林冲看着周猛派人送回的木片情报,上面用炭笔简单勾勒了军伍规模和行进方向。
“三百人,其中百人疑似禁军。”慕容芷皱眉,“董贯这是要干什么?强攻?我们虽只有五百人,但据峪而守,他没千把人攻不下来。”

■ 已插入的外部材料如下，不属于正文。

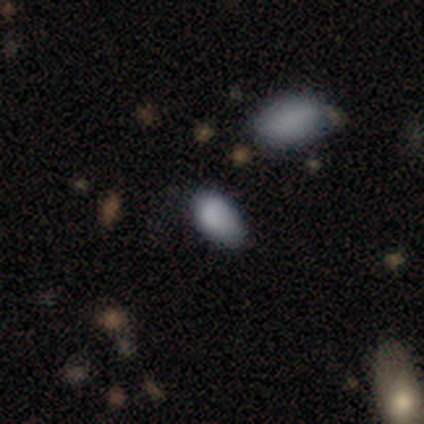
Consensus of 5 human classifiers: A smooth galaxy with no disk features (60%) that is in between round and cigar-shaped (100%). Merging: minor disturbance (50%).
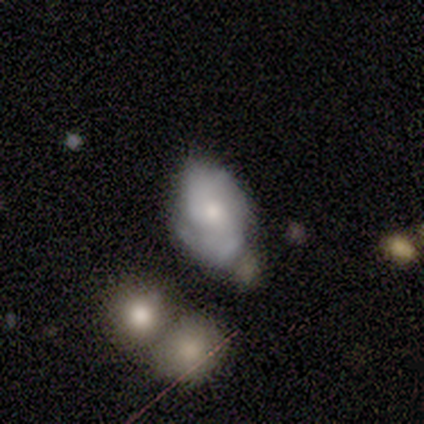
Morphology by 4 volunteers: Smooth or featured?
  - smooth: 50% * (tied)
  - featured or disk: 50% * (tied)
  - star or artifact: 0%
How rounded?
  - round: 50% * (tied)
  - in between: 50% * (tied)
  - cigar-shaped: 0%
Merging?
  - none: 50% *
  - minor disturbance: 25%
  - merger: 25%
  - major disturbance: 0%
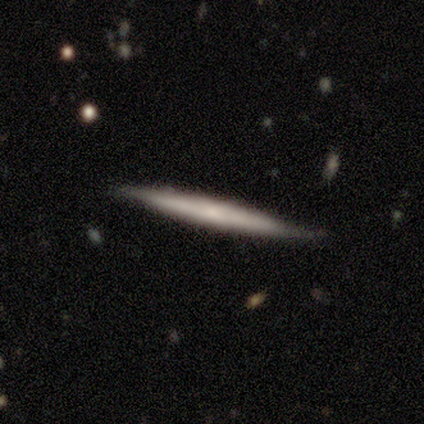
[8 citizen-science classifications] smooth-or-featured: smooth: 50% (tied) | featured or disk: 50% (tied) | star or artifact: 0%
  how-rounded: cigar-shaped: 100% | round: 0% | in between: 0%
  merging: none: 75% | minor disturbance: 25% | major disturbance: 0% | merger: 0%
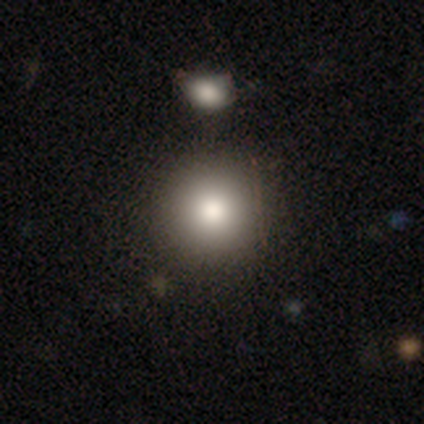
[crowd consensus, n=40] Smooth or featured?
  - smooth: 88% *
  - featured or disk: 8%
  - star or artifact: 5%
How rounded?
  - round: 100% *
  - in between: 0%
  - cigar-shaped: 0%
Merging?
  - none: 68% *
  - minor disturbance: 11%
  - merger: 11%
  - major disturbance: 0%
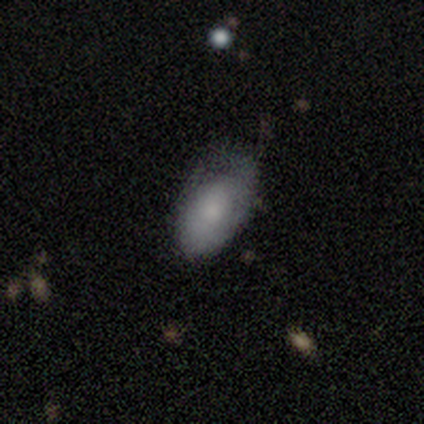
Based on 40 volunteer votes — Smooth or featured: smooth — 70% (featured or disk — 28%)
How rounded: in between — 93% (round — 4%)
Merging: minor disturbance — 49% (none — 41%)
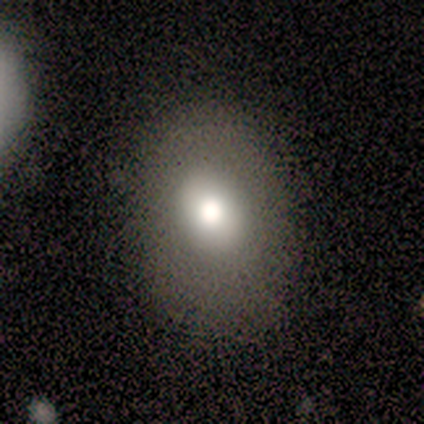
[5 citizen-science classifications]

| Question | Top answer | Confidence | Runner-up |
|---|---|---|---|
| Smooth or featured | smooth | 100% | — |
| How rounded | round | 60% | in between (40%) |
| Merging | none | 40% | tied: major disturbance (40%) |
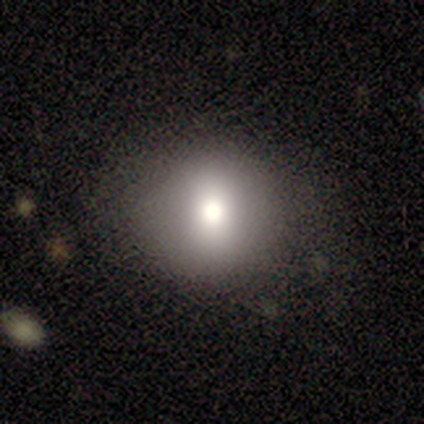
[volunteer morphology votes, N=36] Smooth or featured?
  - smooth: 72% *
  - featured or disk: 17%
  - star or artifact: 11%
How rounded?
  - round: 88% *
  - in between: 8%
  - cigar-shaped: 4%
Merging?
  - none: 88% *
  - minor disturbance: 6%
  - major disturbance: 6%
  - merger: 0%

“不是强攻。”林冲用木棍在地图上划出一条线,“你看——他们走的是老鸦岭谷道,这条路绕远,但隐蔽。若我是董贯,派这三百人不是打黑风峪,是去哑口矿场。”
“占矿场?”
“然后以此为据点,封锁我们东出松花江的水路。”林冲棍尖点向沉星湖,“我们的煤、铁、盐,八成走水路。卡住哑口,等于掐住咽喉。再以‘剿匪’为名调大军合围,我们要么困死,要么突围——突围就是坐实‘匪寇’罪名。”
鲁智深猛拍大腿:“好歹毒!这是阳谋!”
“所以哑口不能丢。”林冲看向王虎,“你还能战吗?”
王虎咧嘴一笑,拍了拍左肩:“皮肉伤,早好了。”
“好。你带一百人,携十日粮,现在出发。不走大路,翻野狐岭,抢在他们之前赶到哑口。到了之后,不守矿场,守这里——”林冲棍尖点在哑口东北的一处山隘,“鹰嘴崖。一夫当关,万夫莫开。只要守住三天,我自有安排。”
“那矿场和工匠……”
“工匠和设备,李老五已经带人去撤了。”林冲转向鲁智深,“师兄,黑风峪暂无大将,能否请你坐镇峪口?”
鲁智深哈哈大笑:“洒家这禅杖,早就痒了!”
命令一道道传出。
寅时三刻,王虎带队悄然出峪。
卯时,李老五的撤离队出发。
天将破晓时,林冲独自登上观星台。东方天际泛出鱼肚白,温泉潭的水汽在晨光中蒸腾如仙境。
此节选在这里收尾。